Jonathan Turkanis wrote:
>> http://article.gmane.org/gmane.comp.lib.boost.devel/119246
>
> Sorry I missed this. I think I missed the whole message.
>
>> Let me know whether that's convincing or not.
>
> Okay. Let me see if I understand you correctly:
>
> Andreas Huber wrote:
>> ... What I want to say here
>> is that it is a bad idea to use this library for parsing, as it is so
>> general that performance tradeoffs are inevitable.
>
> This seems to be a restatement of the performance vs. scalability
> part of the rationale, correct?

Yes.

>> For parsing, one
>> is much better off with a parser framework, which is optimized for
>> the task.
>
>> The IMO important observation is the following: Parsers
>> like Spirit only need to return when they have finished processing
>> all "events" (characters). An FSM however must return after
>> processing each event. can exploit this fact and store state
>> with recursive calls, which is of course much faster (some stuff can
>> even be inlined) than any super-clever double-dispatch scheme.
>> There is often a hard limit for stack space which - I think - is the
>> reason why FSMs do make sense in parsers nevertheless.
>
> Here are you talking about any FSM framework or about your library in
> particular?

I'm talking about any FSM framework.

> At any rate, I don't understand why recursion is more
> efficient.

Recursion can be implemented with simple (non-virtual) function calls.
Moreover, if recursion depth is known at compile time, you can inline
such calls. I believe double-dispatch needs at least one indirection
(virtual call, function pointer, whatever). I might be wrong.

> In the case I mentioned -- non-blocking filters -- there is a strong
> resemblence with FSMs because the filter may be interrupted at any
> point during its processing if input is temporarily unavailable or if
> output buffers are full. Filter writers must categorize the various
> points at which the filtering algorithm might be interupted and save
> this information so that when processing begins again the algorithm
> can continue correctly. These categories correspond to states.
> Furthermore, there is often auxilliary information that must be
> stored; e.g., if a filter was interupted after it had consumed a
> character but before it could pass it downstream, the character must
> be stored together with the state.
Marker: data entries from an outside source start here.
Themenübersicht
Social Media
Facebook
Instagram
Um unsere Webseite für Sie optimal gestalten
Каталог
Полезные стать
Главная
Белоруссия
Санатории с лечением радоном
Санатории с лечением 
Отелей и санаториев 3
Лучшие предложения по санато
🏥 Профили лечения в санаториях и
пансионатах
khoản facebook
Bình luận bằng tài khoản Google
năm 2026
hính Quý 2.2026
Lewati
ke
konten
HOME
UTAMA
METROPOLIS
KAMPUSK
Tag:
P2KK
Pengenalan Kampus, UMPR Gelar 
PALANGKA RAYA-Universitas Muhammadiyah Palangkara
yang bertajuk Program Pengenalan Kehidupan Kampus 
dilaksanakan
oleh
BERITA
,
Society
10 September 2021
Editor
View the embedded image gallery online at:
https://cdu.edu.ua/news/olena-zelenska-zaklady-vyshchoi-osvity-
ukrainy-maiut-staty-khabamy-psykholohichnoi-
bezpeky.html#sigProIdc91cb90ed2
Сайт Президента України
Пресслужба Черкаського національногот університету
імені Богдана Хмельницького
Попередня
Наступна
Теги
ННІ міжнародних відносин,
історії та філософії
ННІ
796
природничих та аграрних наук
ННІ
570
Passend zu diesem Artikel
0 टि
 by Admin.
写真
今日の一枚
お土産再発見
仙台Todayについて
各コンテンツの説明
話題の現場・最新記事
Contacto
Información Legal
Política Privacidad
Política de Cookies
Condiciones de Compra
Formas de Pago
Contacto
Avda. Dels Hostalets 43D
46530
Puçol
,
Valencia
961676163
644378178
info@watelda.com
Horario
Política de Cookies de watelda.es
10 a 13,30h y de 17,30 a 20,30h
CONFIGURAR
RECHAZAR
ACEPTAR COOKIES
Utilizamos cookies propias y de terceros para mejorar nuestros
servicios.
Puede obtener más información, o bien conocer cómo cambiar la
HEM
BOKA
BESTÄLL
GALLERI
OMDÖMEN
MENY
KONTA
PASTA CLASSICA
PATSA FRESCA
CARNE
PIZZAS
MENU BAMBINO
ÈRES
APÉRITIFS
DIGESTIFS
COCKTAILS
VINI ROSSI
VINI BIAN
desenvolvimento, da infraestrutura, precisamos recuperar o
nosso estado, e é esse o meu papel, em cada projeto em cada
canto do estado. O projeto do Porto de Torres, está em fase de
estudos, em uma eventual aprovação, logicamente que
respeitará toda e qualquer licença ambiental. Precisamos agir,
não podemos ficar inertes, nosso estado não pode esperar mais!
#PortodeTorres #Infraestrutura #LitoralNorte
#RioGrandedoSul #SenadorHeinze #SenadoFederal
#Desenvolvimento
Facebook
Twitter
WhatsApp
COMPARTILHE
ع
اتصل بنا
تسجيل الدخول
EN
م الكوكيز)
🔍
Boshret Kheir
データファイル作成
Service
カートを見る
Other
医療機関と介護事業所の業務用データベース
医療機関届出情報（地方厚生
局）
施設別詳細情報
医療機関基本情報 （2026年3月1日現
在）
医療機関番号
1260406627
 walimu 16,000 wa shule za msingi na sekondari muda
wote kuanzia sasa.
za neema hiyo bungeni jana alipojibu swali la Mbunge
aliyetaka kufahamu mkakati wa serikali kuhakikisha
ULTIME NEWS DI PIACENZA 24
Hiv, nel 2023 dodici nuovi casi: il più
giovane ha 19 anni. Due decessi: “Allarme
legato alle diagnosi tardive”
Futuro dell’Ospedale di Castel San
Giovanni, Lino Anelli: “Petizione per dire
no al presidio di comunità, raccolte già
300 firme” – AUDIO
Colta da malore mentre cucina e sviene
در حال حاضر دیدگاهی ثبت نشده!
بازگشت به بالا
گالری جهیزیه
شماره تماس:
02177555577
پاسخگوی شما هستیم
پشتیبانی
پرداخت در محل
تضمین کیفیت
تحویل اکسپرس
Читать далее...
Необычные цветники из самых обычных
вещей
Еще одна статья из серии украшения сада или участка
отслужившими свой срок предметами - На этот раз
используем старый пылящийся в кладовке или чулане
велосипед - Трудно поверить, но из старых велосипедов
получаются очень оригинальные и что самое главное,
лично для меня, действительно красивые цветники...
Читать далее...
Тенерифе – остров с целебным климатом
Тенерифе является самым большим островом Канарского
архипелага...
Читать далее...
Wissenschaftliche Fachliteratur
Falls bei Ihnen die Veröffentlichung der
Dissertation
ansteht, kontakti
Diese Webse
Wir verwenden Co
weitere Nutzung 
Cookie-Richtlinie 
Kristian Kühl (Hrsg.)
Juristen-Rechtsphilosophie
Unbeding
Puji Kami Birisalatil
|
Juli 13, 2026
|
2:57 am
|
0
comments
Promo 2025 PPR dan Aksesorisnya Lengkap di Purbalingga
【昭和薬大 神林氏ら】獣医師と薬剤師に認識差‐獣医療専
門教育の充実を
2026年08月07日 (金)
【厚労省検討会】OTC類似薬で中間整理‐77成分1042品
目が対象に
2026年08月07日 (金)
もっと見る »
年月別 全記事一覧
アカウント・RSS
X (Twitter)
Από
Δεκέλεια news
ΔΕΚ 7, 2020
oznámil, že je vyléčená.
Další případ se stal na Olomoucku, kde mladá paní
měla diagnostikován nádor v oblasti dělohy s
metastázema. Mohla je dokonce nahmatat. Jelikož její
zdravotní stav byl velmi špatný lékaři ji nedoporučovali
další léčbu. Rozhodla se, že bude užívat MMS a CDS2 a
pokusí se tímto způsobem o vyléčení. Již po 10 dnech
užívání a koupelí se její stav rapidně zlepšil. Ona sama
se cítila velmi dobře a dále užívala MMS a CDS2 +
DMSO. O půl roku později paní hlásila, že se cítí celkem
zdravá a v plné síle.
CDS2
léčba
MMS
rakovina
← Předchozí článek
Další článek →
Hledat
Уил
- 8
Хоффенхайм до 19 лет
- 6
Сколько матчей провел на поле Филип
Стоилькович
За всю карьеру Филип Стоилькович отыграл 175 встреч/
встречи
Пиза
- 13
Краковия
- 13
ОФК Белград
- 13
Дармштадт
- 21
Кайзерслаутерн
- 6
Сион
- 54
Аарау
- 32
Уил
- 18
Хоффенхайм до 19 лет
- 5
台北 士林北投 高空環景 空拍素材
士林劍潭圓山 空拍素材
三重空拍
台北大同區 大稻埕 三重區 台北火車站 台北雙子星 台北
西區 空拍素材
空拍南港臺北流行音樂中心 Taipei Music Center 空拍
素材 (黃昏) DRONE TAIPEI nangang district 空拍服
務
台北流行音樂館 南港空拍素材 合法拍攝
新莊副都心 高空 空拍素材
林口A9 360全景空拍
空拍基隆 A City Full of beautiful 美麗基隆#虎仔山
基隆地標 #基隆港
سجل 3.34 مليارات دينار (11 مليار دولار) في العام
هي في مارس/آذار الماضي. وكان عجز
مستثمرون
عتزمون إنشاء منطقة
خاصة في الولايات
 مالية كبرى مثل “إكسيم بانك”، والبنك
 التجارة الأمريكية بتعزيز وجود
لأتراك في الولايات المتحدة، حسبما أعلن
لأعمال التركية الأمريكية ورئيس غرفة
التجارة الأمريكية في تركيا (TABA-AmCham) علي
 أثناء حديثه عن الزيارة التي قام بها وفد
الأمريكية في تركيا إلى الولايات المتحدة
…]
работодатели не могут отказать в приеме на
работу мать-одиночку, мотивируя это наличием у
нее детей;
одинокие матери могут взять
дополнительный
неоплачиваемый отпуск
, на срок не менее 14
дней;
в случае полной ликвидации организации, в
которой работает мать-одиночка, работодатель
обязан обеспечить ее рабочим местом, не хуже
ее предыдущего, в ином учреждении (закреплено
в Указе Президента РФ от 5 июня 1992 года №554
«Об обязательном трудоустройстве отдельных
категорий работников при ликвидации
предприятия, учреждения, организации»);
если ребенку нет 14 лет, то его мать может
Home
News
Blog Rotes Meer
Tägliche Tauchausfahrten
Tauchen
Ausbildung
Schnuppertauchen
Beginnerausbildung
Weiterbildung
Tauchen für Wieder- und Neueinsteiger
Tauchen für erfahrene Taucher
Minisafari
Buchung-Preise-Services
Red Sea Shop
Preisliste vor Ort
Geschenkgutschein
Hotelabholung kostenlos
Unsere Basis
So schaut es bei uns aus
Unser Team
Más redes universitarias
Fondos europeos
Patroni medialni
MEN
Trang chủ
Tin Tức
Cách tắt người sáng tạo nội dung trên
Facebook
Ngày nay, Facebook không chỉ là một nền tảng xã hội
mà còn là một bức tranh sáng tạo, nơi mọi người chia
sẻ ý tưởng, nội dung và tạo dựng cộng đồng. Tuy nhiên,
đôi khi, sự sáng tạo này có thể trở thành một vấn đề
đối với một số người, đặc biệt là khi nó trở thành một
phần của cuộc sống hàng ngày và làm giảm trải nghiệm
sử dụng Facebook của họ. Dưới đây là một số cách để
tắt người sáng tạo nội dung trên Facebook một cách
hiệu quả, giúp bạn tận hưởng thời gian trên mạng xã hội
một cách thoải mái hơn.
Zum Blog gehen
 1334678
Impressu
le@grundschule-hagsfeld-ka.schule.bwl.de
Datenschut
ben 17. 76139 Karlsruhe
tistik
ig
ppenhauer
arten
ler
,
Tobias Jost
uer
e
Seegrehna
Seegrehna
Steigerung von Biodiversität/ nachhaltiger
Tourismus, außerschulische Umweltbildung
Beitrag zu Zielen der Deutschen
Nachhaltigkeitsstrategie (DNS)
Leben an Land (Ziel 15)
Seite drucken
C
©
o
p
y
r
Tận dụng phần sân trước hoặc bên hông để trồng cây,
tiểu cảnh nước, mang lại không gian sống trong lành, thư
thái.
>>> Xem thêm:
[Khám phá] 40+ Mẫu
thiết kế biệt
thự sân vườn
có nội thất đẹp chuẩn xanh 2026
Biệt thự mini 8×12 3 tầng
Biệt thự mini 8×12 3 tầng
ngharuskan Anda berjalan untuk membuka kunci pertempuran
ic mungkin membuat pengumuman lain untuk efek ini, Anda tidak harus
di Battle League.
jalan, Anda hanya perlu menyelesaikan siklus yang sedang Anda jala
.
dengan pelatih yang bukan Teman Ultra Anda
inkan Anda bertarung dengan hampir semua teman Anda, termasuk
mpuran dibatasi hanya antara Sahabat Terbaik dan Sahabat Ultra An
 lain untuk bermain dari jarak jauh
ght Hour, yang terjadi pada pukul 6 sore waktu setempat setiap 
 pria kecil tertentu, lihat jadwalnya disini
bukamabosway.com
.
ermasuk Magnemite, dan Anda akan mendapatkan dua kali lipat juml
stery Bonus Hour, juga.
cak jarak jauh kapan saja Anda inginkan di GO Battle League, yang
This auxilliary information varies
> from state to state; it would therefore seem to correspond to
> state-local storage.

Ok.

>> However, all
>> the FSM-employing parsers I know are of the dynamic variant (e.g.
>> regex) and these FSMs are not directly designed by humans but
>> computed by an algorithm.
>
> I don't see the relevance of this.

It's a real-world data point that supports (only weakly, admittedly) my
view that you not normally implement parsers-FSMs manually but you use a
tool to do that for you.

>> Last but not least I think it would be
>> tedious for a human to implement a parser on the state- level
>
> It's also tedious to write a non-blocking filter by hand; being able
> to use FSMs could help bring some order to the chaos.

I can't really comment on this, I'm not knowledgeable about these
things.

Regards,

-- 
Andreas Huber
When replying by private email, please remove the words spam and trap
from the address shown in the header.